- **TASK OBJECTIVE**: Beginning with the first line, please return the entries exactly through the line that contains "ဖန့်ရုန်ရုန်ရဲ့ ခန္ဓာကိုယ်က အနည်းငယ်", and leave out all later lines.

START SUPPLIED MATERIAL

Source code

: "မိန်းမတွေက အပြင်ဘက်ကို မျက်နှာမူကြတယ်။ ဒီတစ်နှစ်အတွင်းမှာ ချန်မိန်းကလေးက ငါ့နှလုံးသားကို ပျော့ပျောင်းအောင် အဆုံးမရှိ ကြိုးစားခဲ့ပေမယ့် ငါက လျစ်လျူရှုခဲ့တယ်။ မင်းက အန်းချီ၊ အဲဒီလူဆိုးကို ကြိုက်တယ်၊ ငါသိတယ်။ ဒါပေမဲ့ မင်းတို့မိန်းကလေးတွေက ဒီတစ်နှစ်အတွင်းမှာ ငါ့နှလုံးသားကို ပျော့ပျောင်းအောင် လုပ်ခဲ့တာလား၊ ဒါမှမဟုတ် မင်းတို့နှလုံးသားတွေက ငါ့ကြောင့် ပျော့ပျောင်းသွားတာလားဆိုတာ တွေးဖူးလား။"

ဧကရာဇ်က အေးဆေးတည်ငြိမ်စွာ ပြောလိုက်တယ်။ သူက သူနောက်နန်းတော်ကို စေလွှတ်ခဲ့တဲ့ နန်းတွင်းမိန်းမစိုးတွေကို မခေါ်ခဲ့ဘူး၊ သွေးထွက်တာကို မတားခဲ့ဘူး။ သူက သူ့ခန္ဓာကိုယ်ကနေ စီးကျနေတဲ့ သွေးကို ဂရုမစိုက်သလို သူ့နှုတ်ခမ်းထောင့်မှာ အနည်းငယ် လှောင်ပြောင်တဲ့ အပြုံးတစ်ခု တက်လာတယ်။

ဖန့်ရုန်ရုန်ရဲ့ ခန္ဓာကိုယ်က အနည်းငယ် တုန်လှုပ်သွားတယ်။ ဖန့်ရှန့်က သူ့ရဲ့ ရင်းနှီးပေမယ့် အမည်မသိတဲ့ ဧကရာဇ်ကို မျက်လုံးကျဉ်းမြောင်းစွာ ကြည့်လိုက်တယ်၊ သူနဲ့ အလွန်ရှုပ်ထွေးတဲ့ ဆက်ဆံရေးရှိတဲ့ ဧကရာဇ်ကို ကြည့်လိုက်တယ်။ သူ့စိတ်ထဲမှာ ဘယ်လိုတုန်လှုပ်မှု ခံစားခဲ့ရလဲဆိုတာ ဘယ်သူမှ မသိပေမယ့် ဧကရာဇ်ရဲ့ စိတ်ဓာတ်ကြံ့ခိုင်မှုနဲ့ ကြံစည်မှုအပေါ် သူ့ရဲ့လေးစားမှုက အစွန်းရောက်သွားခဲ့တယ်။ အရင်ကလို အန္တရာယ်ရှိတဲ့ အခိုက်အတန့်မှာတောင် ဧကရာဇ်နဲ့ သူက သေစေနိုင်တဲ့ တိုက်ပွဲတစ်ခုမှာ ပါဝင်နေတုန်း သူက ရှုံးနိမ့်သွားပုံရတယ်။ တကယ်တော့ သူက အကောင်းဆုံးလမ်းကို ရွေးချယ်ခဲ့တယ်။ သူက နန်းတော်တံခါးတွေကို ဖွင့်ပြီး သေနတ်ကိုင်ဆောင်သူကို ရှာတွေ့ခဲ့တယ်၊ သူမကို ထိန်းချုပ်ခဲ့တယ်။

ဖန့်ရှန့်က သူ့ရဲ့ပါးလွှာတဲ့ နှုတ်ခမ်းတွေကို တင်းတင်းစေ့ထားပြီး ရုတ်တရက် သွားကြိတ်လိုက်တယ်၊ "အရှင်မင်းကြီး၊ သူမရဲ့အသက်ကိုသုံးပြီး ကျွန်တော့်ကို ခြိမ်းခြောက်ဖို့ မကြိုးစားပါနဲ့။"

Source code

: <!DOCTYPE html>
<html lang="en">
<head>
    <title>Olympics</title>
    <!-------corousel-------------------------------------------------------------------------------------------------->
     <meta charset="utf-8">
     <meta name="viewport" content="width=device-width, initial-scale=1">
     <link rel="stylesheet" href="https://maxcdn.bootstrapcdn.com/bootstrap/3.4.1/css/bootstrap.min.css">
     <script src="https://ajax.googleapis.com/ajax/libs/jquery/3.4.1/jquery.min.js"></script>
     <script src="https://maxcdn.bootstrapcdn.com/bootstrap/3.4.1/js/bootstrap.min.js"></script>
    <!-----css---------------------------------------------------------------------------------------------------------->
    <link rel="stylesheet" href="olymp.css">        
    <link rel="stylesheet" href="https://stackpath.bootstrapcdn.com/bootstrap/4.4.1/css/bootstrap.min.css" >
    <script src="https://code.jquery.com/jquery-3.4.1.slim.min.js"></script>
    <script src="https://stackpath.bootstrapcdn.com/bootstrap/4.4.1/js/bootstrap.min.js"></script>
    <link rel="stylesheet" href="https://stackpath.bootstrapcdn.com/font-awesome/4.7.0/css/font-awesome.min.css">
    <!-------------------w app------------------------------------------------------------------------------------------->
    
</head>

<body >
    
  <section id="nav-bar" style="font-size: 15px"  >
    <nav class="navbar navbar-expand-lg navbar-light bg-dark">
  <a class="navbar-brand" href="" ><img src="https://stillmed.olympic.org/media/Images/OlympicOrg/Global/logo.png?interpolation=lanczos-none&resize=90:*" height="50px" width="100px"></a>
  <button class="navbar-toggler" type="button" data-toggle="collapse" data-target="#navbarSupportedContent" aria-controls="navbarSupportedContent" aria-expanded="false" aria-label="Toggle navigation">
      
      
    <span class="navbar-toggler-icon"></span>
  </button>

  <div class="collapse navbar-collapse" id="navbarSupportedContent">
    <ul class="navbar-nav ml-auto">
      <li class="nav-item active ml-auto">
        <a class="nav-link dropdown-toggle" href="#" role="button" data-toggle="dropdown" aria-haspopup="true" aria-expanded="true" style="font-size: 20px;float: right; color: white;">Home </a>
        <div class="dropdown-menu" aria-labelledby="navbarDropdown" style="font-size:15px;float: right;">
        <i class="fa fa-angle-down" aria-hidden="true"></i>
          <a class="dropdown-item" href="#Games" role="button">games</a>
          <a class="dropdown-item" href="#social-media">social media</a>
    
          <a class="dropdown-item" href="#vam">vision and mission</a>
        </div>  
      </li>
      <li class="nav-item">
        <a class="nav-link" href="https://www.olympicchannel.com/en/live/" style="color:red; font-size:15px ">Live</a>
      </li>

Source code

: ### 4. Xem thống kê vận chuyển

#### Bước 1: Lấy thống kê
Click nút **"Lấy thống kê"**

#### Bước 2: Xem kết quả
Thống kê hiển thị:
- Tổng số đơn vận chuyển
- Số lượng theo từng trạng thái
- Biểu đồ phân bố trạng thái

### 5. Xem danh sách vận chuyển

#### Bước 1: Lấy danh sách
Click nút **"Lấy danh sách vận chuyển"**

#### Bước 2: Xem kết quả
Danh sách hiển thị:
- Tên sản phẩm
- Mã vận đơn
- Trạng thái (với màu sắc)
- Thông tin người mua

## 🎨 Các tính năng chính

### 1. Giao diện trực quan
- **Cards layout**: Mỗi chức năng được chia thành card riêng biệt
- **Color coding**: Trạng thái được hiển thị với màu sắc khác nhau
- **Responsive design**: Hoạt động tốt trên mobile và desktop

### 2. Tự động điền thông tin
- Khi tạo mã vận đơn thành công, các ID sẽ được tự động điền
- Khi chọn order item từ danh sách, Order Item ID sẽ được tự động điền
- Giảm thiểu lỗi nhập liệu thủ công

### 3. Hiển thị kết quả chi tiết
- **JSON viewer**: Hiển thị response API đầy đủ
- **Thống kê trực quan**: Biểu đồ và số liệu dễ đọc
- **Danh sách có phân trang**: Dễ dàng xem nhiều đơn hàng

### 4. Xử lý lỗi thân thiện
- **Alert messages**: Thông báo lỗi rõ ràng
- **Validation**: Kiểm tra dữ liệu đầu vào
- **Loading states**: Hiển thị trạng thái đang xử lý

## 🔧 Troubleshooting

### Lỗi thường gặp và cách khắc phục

END SUPPLIED MATERIAL

- **RESPONSE**:
Source code

: "မိန်းမတွေက အပြင်ဘက်ကို မျက်နှာမူကြတယ်။ ဒီတစ်နှစ်အတွင်းမှာ ချန်မိန်းကလေးက ငါ့နှလုံးသားကို ပျော့ပျောင်းအောင် အဆုံးမရှိ ကြိုးစားခဲ့ပေမယ့် ငါက လျစ်လျူရှုခဲ့တယ်။ မင်းက အန်းချီ၊ အဲဒီလူဆိုးကို ကြိုက်တယ်၊ ငါသိတယ်။ ဒါပေမဲ့ မင်းတို့မိန်းကလေးတွေက ဒီတစ်နှစ်အတွင်းမှာ ငါ့နှလုံးသားကို ပျော့ပျောင်းအောင် လုပ်ခဲ့တာလား၊ ဒါမှမဟုတ် မင်းတို့နှလုံးသားတွေက ငါ့ကြောင့် ပျော့ပျောင်းသွားတာလားဆိုတာ တွေးဖူးလား။"

ဧကရာဇ်က အေးဆေးတည်ငြိမ်စွာ ပြောလိုက်တယ်။ သူက သူနောက်နန်းတော်ကို စေလွှတ်ခဲ့တဲ့ နန်းတွင်းမိန်းမစိုးတွေကို မခေါ်ခဲ့ဘူး၊ သွေးထွက်တာကို မတားခဲ့ဘူး။ သူက သူ့ခန္ဓာကိုယ်ကနေ စီးကျနေတဲ့ သွေးကို ဂရုမစိုက်သလို သူ့နှုတ်ခမ်းထောင့်မှာ အနည်းငယ် လှောင်ပြောင်တဲ့ အပြုံးတစ်ခု တက်လာတယ်။

ဖန့်ရုန်ရုန်ရဲ့ ခန္ဓာကိုယ်က အနည်းငယ် တုန်လှုပ်သွားတယ်။ ဖန့်ရှန့်က သူ့ရဲ့ ရင်းနှီးပေမယ့် အမည်မသိတဲ့ ဧကရာဇ်ကို မျက်လုံးကျဉ်းမြောင်းစွာ ကြည့်လိုက်တယ်၊ သူနဲ့ အလွန်ရှုပ်ထွေးတဲ့ ဆက်ဆံရေးရှိတဲ့ ဧကရာဇ်ကို ကြည့်လိုက်တယ်။ သူ့စိတ်ထဲမှာ ဘယ်လိုတုန်လှုပ်မှု ခံစားခဲ့ရလဲဆိုတာ ဘယ်သူမှ မသိပေမယ့် ဧကရာဇ်ရဲ့ စိတ်ဓာတ်ကြံ့ခိုင်မှုနဲ့ ကြံစည်မှုအပေါ် သူ့ရဲ့လေးစားမှုက အစွန်းရောက်သွားခဲ့တယ်။ အရင်ကလို အန္တရာယ်ရှိတဲ့ အခိုက်အတန့်မှာတောင် ဧကရာဇ်နဲ့ သူက သေစေနိုင်တဲ့ တိုက်ပွဲတစ်ခုမှာ ပါဝင်နေတုန်း သူက ရှုံးနိမ့်သွားပုံရတယ်။ တကယ်တော့ သူက အကောင်းဆုံးလမ်းကို ရွေးချယ်ခဲ့တယ်။ သူက နန်းတော်တံခါးတွေကို ဖွင့်ပြီး သေနတ်ကိုင်ဆောင်သူကို ရှာတွေ့ခဲ့တယ်၊ သူမကို ထိန်းချုပ်ခဲ့တယ်။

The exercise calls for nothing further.